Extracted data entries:
****
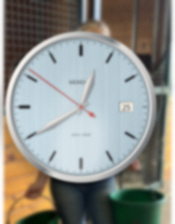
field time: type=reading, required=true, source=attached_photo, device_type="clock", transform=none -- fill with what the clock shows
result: 12:39:51
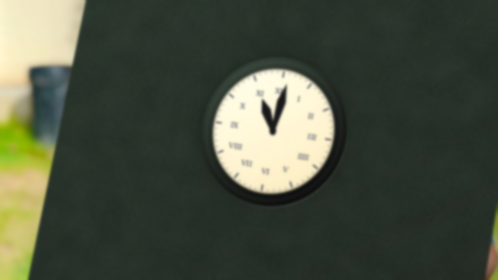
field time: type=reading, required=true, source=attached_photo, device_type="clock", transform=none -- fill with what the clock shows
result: 11:01
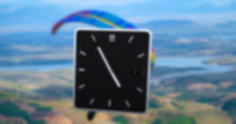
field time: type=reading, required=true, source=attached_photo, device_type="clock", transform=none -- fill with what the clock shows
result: 4:55
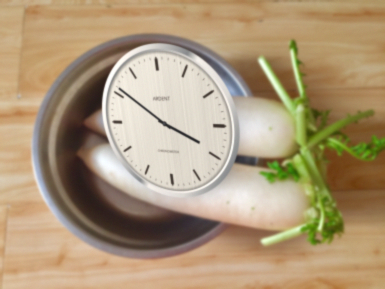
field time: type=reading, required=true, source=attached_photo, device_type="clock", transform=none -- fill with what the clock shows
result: 3:51
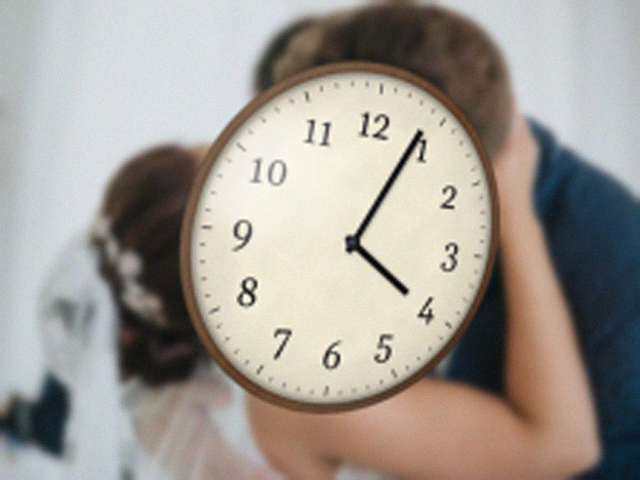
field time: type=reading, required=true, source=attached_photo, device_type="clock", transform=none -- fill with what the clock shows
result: 4:04
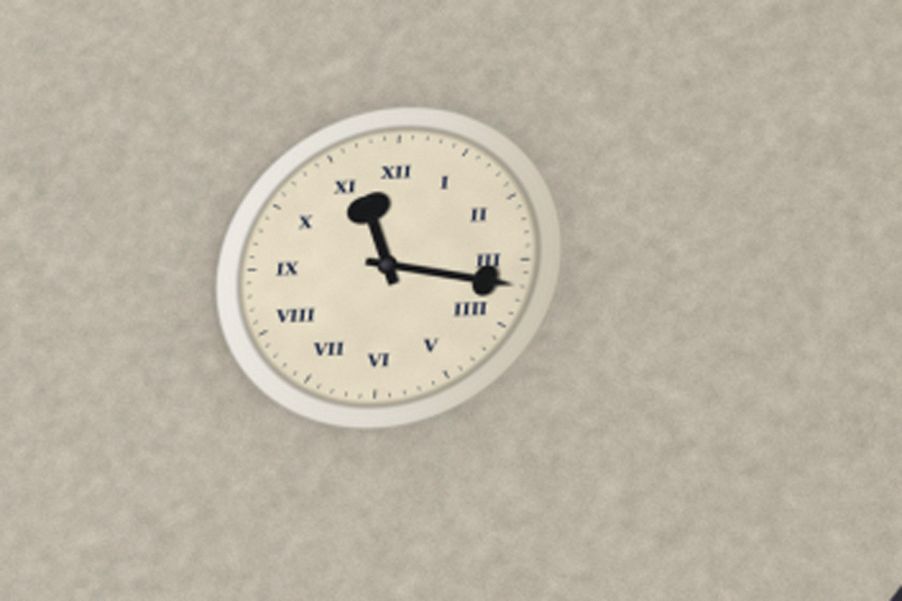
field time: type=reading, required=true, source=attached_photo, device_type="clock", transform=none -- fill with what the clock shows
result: 11:17
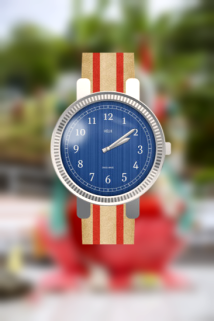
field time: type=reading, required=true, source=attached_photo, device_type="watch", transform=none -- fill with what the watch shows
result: 2:09
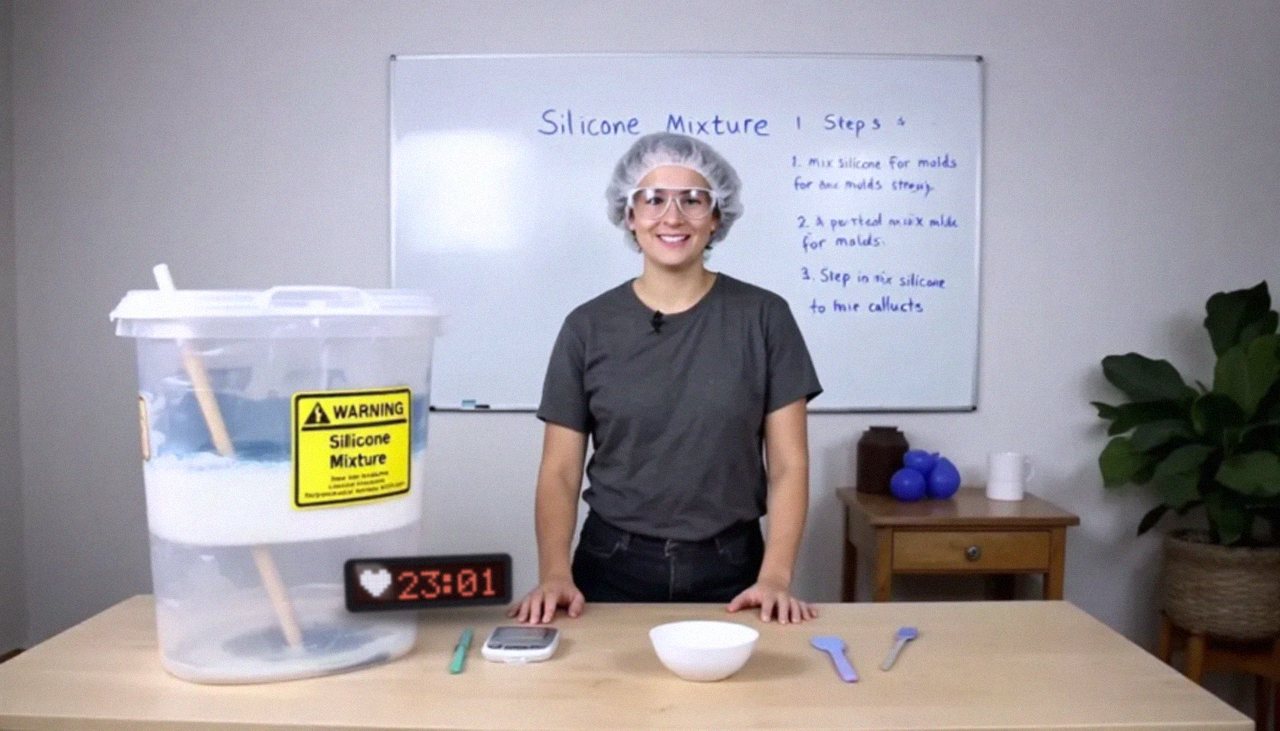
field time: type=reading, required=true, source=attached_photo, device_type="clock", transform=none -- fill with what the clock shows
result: 23:01
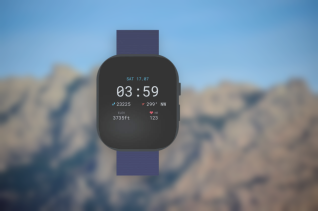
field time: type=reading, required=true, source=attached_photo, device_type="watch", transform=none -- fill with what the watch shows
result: 3:59
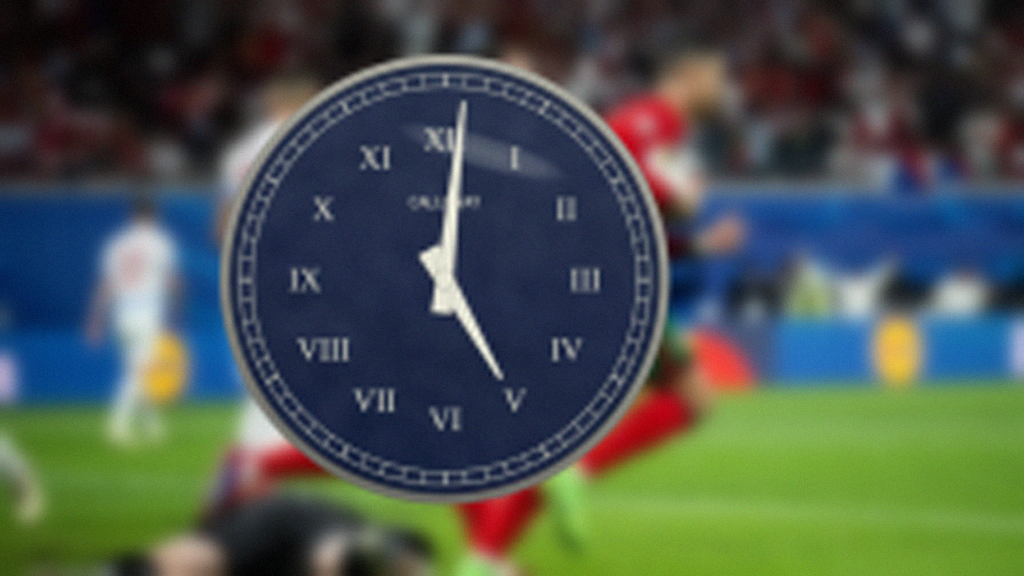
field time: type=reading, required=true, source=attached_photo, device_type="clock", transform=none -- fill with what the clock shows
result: 5:01
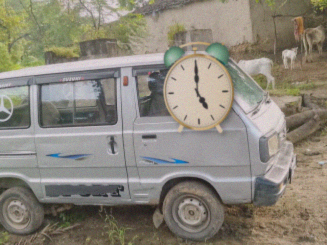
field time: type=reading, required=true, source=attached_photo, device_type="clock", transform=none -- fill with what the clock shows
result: 5:00
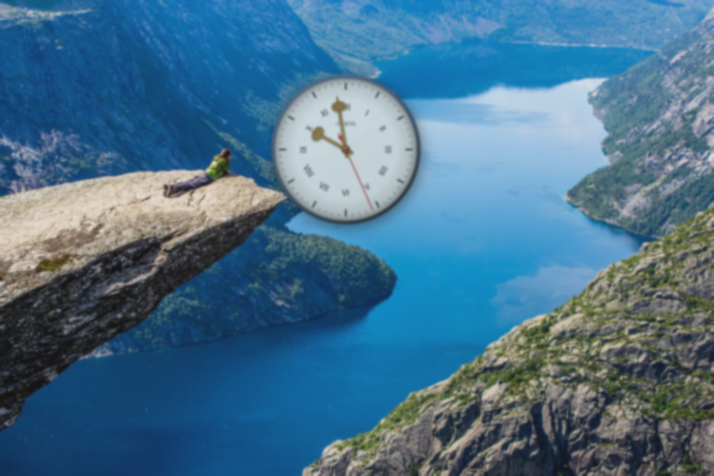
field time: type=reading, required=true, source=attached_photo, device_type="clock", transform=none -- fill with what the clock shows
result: 9:58:26
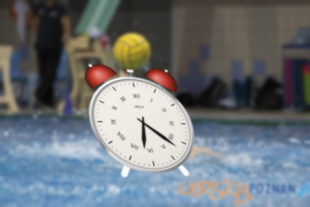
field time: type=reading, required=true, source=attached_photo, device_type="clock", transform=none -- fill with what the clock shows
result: 6:22
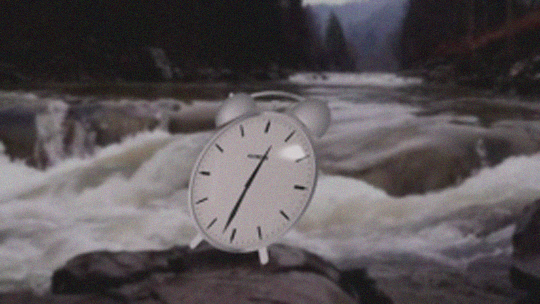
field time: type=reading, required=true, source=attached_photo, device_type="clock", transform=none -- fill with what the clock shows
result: 12:32
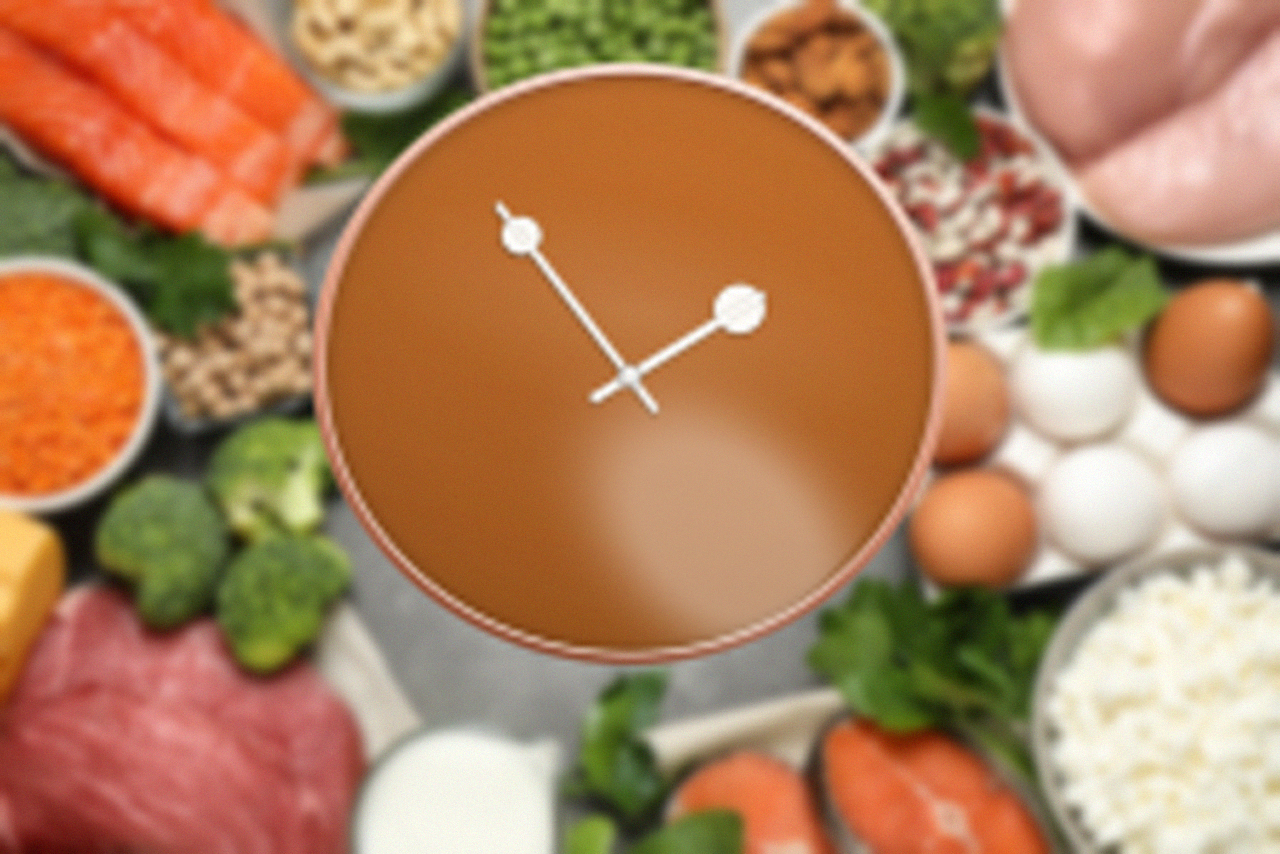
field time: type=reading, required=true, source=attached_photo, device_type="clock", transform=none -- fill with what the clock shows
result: 1:54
****
#### [TASK PROMPT]
Copy every line of the clock reading records above word for word, omitting the pictures.

#### [TASK RESULT]
field time: type=reading, required=true, source=attached_photo, device_type="clock", transform=none -- fill with what the clock shows
result: 12:39:51
field time: type=reading, required=true, source=attached_photo, device_type="clock", transform=none -- fill with what the clock shows
result: 11:01
field time: type=reading, required=true, source=attached_photo, device_type="clock", transform=none -- fill with what the clock shows
result: 4:55
field time: type=reading, required=true, source=attached_photo, device_type="clock", transform=none -- fill with what the clock shows
result: 3:51
field time: type=reading, required=true, source=attached_photo, device_type="clock", transform=none -- fill with what the clock shows
result: 4:04
field time: type=reading, required=true, source=attached_photo, device_type="clock", transform=none -- fill with what the clock shows
result: 11:17
field time: type=reading, required=true, source=attached_photo, device_type="watch", transform=none -- fill with what the watch shows
result: 2:09
field time: type=reading, required=true, source=attached_photo, device_type="clock", transform=none -- fill with what the clock shows
result: 23:01
field time: type=reading, required=true, source=attached_photo, device_type="watch", transform=none -- fill with what the watch shows
result: 3:59
field time: type=reading, required=true, source=attached_photo, device_type="clock", transform=none -- fill with what the clock shows
result: 5:01
field time: type=reading, required=true, source=attached_photo, device_type="clock", transform=none -- fill with what the clock shows
result: 5:00
field time: type=reading, required=true, source=attached_photo, device_type="clock", transform=none -- fill with what the clock shows
result: 9:58:26
field time: type=reading, required=true, source=attached_photo, device_type="clock", transform=none -- fill with what the clock shows
result: 6:22
field time: type=reading, required=true, source=attached_photo, device_type="clock", transform=none -- fill with what the clock shows
result: 12:32
field time: type=reading, required=true, source=attached_photo, device_type="clock", transform=none -- fill with what the clock shows
result: 1:54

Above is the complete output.